Ao pensar, me pergunto: estamos realmente vivendo um tempo de solidariedade, empatia e humildade — ou apenas assistindo a um espetáculo de exibição do que se tem diante de quem nada possui? Olho ao redor e, mais uma vez, sinto-me um verdadeiro ET em um mundo tomado por um vazio profundo, quase absoluto, de amor. A desconexão entre as pessoas é assustadora. Ninguém mais se olha, ninguém se fala. As relações tornaram-se descartáveis: hoje alguém tem valor comercial, no instante seguinte já não significa mais nada.

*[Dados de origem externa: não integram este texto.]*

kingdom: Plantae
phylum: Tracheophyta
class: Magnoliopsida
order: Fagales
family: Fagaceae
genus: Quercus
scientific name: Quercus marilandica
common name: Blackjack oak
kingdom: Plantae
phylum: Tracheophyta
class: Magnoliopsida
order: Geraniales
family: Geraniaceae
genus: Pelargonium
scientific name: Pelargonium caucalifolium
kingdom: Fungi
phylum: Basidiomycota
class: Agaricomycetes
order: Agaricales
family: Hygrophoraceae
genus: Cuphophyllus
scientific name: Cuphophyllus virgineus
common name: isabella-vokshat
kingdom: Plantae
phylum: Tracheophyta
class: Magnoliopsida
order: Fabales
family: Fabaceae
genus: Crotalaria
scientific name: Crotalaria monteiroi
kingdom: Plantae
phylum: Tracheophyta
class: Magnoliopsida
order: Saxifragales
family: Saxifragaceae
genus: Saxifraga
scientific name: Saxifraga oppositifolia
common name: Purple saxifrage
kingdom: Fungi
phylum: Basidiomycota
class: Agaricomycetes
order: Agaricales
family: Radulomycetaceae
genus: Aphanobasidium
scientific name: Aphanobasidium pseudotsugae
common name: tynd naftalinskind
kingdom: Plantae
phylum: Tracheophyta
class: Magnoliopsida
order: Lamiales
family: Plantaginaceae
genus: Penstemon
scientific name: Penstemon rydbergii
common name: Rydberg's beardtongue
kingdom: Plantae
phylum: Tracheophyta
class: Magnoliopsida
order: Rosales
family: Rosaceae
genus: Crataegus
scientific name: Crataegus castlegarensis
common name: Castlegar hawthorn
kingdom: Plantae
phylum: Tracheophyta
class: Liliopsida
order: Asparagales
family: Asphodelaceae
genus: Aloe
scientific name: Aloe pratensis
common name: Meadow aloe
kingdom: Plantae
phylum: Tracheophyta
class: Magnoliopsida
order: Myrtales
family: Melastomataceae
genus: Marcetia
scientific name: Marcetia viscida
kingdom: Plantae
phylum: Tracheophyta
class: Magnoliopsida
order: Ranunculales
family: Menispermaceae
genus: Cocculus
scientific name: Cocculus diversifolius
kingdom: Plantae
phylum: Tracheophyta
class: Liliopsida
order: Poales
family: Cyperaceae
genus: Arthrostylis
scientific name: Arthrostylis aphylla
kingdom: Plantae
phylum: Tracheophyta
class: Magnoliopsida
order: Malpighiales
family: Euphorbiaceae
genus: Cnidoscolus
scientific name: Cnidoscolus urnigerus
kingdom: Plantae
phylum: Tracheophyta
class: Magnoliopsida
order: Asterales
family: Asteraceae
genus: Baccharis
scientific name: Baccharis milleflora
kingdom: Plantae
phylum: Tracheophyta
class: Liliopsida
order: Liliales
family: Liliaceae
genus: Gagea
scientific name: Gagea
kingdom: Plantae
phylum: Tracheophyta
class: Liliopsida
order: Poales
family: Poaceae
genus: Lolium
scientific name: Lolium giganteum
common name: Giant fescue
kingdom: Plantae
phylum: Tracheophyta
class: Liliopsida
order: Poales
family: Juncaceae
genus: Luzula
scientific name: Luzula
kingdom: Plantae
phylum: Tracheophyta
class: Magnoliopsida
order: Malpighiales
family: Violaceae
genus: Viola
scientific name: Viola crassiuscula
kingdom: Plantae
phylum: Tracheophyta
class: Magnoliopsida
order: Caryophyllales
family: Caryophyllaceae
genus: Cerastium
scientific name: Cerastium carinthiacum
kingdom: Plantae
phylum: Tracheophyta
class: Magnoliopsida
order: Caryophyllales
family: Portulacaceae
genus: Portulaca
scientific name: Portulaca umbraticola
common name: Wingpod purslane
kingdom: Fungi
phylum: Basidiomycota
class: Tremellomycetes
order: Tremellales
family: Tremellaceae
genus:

Escrever este texto exigiu de mim um mergulho na alma — uma imersão densa e profunda, daquelas que tanto amo fazer. Ainda assim, confesso: não gostaria de olhar ao redor e concluir que a realidade se tornou tão dura e assustadora. Não são poucas as vezes em que me pego pensando: que mundo estamos deixando para a próxima geração? Em que planeta estamos vivendo? Se antes o amor era vivido, hoje assistimos a um completo descompasso — pessoas perdidas, cenas vazias de uma vida que parece ter se extraviado pelo caminho.
Talvez o mais assustador seja perceber que pouquíssimas pessoas se dão conta dessa realidade. Quando criança, eu tinha tão pouco… mas o que tinha era suficiente. O essencial nunca me faltou: amor, abraço e um olhar verdadeiro — dons que recebi da minha saudosa e amada mãe-avó, Brasilina Maria de Jesus Costa que me criou com tanto, mais tanto amor.
Ah… em que momento tudo isso se perdeu? Hoje, muitas pessoas parecem verdadeiros robôs: frias, insensíveis, egoístas, individualistas e egocêntricas. Vivem correndo, repetindo o tempo todo que não têm tempo — esquecendo-se de que tudo aqui é rápido, frágil e passageiro. Que pena. Que tristeza olhar ao redor e enxergar a ausência de fé, de ternura, de empatia e de compaixão. Afinal, que Natal é esse?
Uma humanidade entorpecida por suas próprias vaidades, hipocrisias e crenças absolutas, perdida em si mesma dentro de um contexto de profunda morbidez emocional.
Que possamos resgatar o verdadeiro espírito natalino — aquele que não se compra, não se exibe, não se posta, mas se vive. Feliz Natal!